Sie selbst wurden anlässlich Ihrer Wahl zum Dritten Nationalratspräsidenten relativ wohlwollend porträtiert, quasi als freundliches Gesicht der FPÖ. Im direkten Vergleich zu Ihrem heftig umstrittenen Vorgänger Martin Graf polarisieren Sie kaum. Wie fällt Ihre politische Selbstbeschreibung aus?

Ich würde mich als wirtschaftspolitisch liberal mit den Schwerpunkten auf Sozial- und Umweltpolitik bezeichnen.

Mit Verlaub, diese Kombination ist ein Widerspruch in sich selbst, Sozial- und Umweltpolitik bestehen im Kern daraus, das Wirtschaftsleben entsprechend zu regulieren.

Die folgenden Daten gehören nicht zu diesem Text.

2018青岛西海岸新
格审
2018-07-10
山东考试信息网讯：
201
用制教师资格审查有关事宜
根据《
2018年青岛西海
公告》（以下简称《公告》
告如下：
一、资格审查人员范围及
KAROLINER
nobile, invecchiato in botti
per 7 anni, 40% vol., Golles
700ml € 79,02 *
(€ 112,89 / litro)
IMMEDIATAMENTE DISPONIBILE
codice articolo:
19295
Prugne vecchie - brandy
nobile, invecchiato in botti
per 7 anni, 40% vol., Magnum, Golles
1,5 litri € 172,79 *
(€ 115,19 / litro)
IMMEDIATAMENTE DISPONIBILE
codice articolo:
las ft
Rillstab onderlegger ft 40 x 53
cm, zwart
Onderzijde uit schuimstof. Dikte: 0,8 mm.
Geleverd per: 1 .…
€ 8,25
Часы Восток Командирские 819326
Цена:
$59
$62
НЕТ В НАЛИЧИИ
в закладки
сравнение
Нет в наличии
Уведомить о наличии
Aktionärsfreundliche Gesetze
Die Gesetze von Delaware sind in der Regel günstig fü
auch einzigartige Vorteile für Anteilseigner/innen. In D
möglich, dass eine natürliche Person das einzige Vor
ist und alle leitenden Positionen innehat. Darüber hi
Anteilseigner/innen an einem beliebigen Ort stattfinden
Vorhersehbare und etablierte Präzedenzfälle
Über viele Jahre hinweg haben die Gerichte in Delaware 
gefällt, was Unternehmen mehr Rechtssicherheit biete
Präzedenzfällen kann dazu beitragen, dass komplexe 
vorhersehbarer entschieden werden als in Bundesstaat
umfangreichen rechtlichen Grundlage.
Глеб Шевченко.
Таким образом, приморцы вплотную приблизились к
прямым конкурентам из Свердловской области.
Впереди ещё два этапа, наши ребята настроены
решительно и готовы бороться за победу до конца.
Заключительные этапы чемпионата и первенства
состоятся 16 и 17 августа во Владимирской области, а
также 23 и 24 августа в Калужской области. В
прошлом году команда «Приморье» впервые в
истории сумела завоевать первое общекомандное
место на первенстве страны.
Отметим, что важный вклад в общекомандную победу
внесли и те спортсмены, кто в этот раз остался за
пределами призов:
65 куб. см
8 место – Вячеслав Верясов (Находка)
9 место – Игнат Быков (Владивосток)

Nicht unbedingt, man kann durchaus beide Aspekte miteinander vereinen. Ich bin etwa, am Beispiel der Umweltpolitik, gegen das Kyoto-Protokoll, das dazu führt, dass Firmen von Europa nach China wandern, nur um dann wieder diese chinesischen Produkte nach Europa zu re-importieren; ich halte auch nichts von Strafzahlungen, die aus Verstößen gegen diese Regeln resultieren - dieses Geld könnte sinnvoller verwendet werden; und ich bin gegen ausufernde Subventionen, stattdessen sollte mithilfe von Steuern gesteuert werden. Was die Rolle des Staates angeht, so sollte sich die öffentliche Hand auf die unmittelbare Daseinsvorsorge beschränken. Die Wasserversorgung etwa muss in öffentlicher Hand sein, bei einem Flughafen bin ich mir da nicht sicher. Natürlich gibt es auch hier legitime öffentliche Interessen, aber dazu reicht auch, wenn der Staat eine Sperrminorität von 25 Prozent hält.

Und wo stehen Sie ideologisch?

In bin ja in der FPÖ für die Programmarbeit zuständig, von daher erachte ich Freiheit als den wichtigsten Wert, unser höchstes Gut, das jedoch nicht losgelöst von persönlicher Verantwortung gesehen werden kann.

In einem Bericht wurden Sie als "deutschnational" charakterisiert. Ist das korrekt?

Ich bin im Burgenland aufgewachsen, wo es mehrere verschiedene Volksgruppen gibt, die hervorragend zusammenleben, wobei ich zur deutschsprachigen Volksgruppe gehöre.

Der Begriff "deutschnational" stammt allerdings aus einem anderen Zusammenhang, er gewann seine Prägung Ende des 19. und Anfang des 20. Jahrhunderts, als es um die Staatlichkeit Österreichs ging.

Ich fühle mich der deutschen Volksgruppe zugehörig; ich halte es für wichtig, sich dafür nicht zu schämen; und es ist auch richtig, dass durch die Ereignisse vor und nach dem Zweiten Weltkrieg dieser Begriff ins Negative kippte. Nur weil ich so denke, fühle ich mich aber in keinster Weise irgendwie zur Bundesrepublik Deutschland hingezogen, im Gegenteil: Ich bin Österreicher mit Leib und Seele.